Every entry must be repeated exactly. Exclude all pictures.

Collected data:
.....
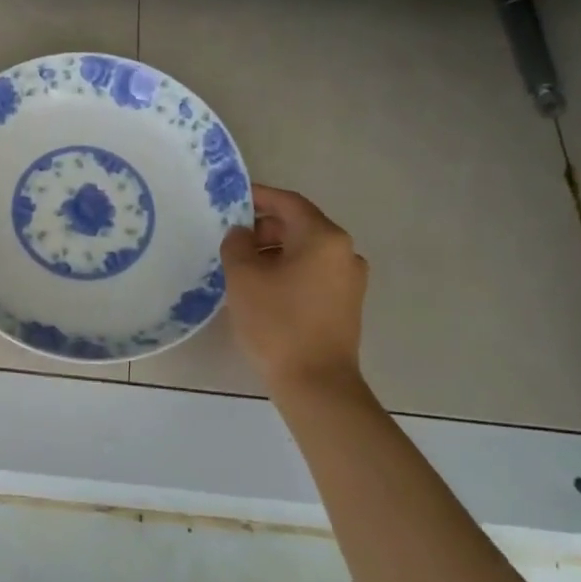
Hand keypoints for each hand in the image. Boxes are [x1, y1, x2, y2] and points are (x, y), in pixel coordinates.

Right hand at [221, 185, 372, 399]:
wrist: (317, 385)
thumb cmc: (278, 323)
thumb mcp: (244, 277)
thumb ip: (237, 244)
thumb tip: (242, 234)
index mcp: (324, 237)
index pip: (288, 203)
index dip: (258, 196)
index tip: (231, 198)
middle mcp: (345, 252)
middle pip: (299, 225)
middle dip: (264, 227)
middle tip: (231, 238)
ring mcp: (350, 280)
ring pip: (305, 251)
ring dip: (274, 251)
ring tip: (242, 265)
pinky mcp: (346, 304)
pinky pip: (313, 273)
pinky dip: (288, 270)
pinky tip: (263, 288)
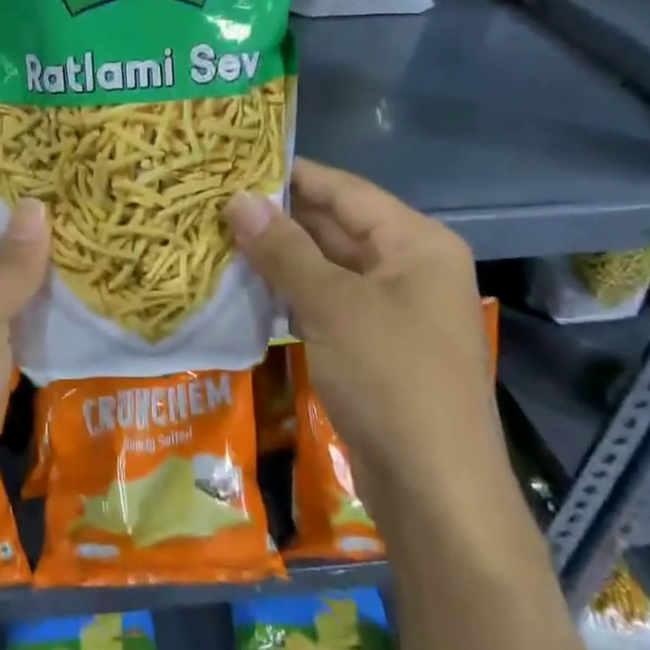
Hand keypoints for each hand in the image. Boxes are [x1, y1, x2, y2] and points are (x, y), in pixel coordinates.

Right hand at [225, 159, 495, 483]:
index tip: (236, 161)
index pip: (346, 190)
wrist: (434, 488)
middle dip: (279, 217)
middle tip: (214, 202)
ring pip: (327, 268)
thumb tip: (237, 199)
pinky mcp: (373, 345)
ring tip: (218, 237)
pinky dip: (290, 295)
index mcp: (416, 243)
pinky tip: (246, 288)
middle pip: (336, 227)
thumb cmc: (391, 379)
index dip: (292, 174)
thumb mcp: (333, 306)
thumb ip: (284, 249)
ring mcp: (392, 309)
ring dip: (279, 257)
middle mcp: (408, 267)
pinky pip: (327, 304)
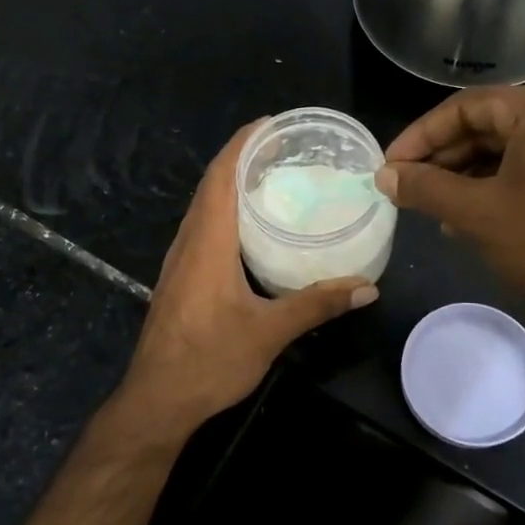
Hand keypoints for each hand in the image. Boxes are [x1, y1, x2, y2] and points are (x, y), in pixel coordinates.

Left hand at [114, 121, 377, 439]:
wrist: (156, 401)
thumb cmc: (208, 362)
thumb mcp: (269, 333)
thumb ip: (317, 304)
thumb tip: (367, 287)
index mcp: (207, 243)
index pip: (220, 176)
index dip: (242, 144)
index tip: (271, 123)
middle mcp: (188, 243)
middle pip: (211, 185)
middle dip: (242, 158)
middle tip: (283, 148)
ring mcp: (179, 261)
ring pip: (204, 207)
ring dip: (231, 183)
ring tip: (272, 176)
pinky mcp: (180, 279)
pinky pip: (203, 228)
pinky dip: (225, 211)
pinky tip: (251, 227)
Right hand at [376, 85, 524, 357]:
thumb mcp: (476, 212)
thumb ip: (425, 188)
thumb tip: (385, 176)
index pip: (463, 108)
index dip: (419, 137)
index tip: (390, 167)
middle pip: (485, 128)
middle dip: (442, 160)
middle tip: (407, 189)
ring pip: (505, 152)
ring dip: (464, 178)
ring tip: (434, 210)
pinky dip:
.....
**EXERCISE ANSWER**
Hand keypoints for each hand in the image. Boxes are [x1, y1, x2, y2] and points are (x, y), in pixel coordinates.

Right hand at [221, 185, 372, 399]:
wrist: (317, 385)
thumb cmc: (278, 323)
thumb mcp: (244, 277)
thumb ip: (237, 244)
thumb tip: (242, 234)
index mcp: (324, 237)
index pip: (288, 203)
index dip: (258, 196)
index tip: (231, 198)
middle mcp: (345, 252)
middle pip: (299, 225)
middle dip: (264, 227)
middle tip: (231, 238)
ring mcp: (350, 280)
ring pip: (305, 251)
ring dip: (274, 251)
ring tip: (242, 265)
pinky mcp: (346, 304)
pinky pip: (313, 273)
pinky dip: (288, 270)
pinky tip: (263, 288)
Hand keypoints for each hand in the image. Boxes are [x1, y1, x2, y2] and points are (x, y), in pixel coordinates.

Right hand at [225, 159, 495, 483]:
index tip: (236, 161)
index pip: (346, 190)
wrist: (434, 488)
middle dip: (279, 217)
middle tip: (214, 202)
ring pip: (327, 268)
thumb tip: (237, 199)
pinky mcp: (373, 345)
ring tip: (218, 237)
pinky dip: (290, 295)
index mcp: (416, 243)
pinky tip: (246, 288)
middle pip: (336, 227)
thumb cmc: (391, 379)
index dip: (292, 174)
thumb mcp: (333, 306)
thumb ip: (284, 249)
ring mcp: (392, 309)
ring dip: (279, 257)
middle mcp: (408, 267)
pinky pip: (327, 304)
Hand keypoints for each hand in the image. Boxes are [x1, y1, x2, y2] and points are (x, y), in pixel coordinates.

Left hand at [114, 121, 377, 439]:
wrist: (156, 401)
thumb cmc: (208, 362)
thumb mcp: (269, 333)
thumb ip: (317, 304)
thumb tip: (367, 287)
index mcp: (207, 243)
index pip: (220, 176)
index dip: (242, 144)
index tip: (271, 123)
middle mcp: (188, 243)
middle pip: (211, 185)
middle dip: (242, 158)
middle tip: (283, 148)
ring mcp: (179, 261)
ring pip: (204, 207)
ring dip: (231, 183)
ring tip: (272, 176)
pinky mcp: (180, 279)
pinky pip: (203, 228)
pinky dip: (225, 211)
pinky tip: (251, 227)
Right hand at [376, 85, 524, 357]:
thumb mcp: (476, 212)
thumb ip: (425, 188)
thumb tip: (385, 176)
index pip: (463, 108)
index dip: (419, 137)
index tip: (390, 167)
middle pip: (485, 128)
middle dip: (442, 160)
middle tip: (407, 189)
ring pip: (505, 152)
ring dip: (464, 178)
ring tip: (434, 210)
pinky dip:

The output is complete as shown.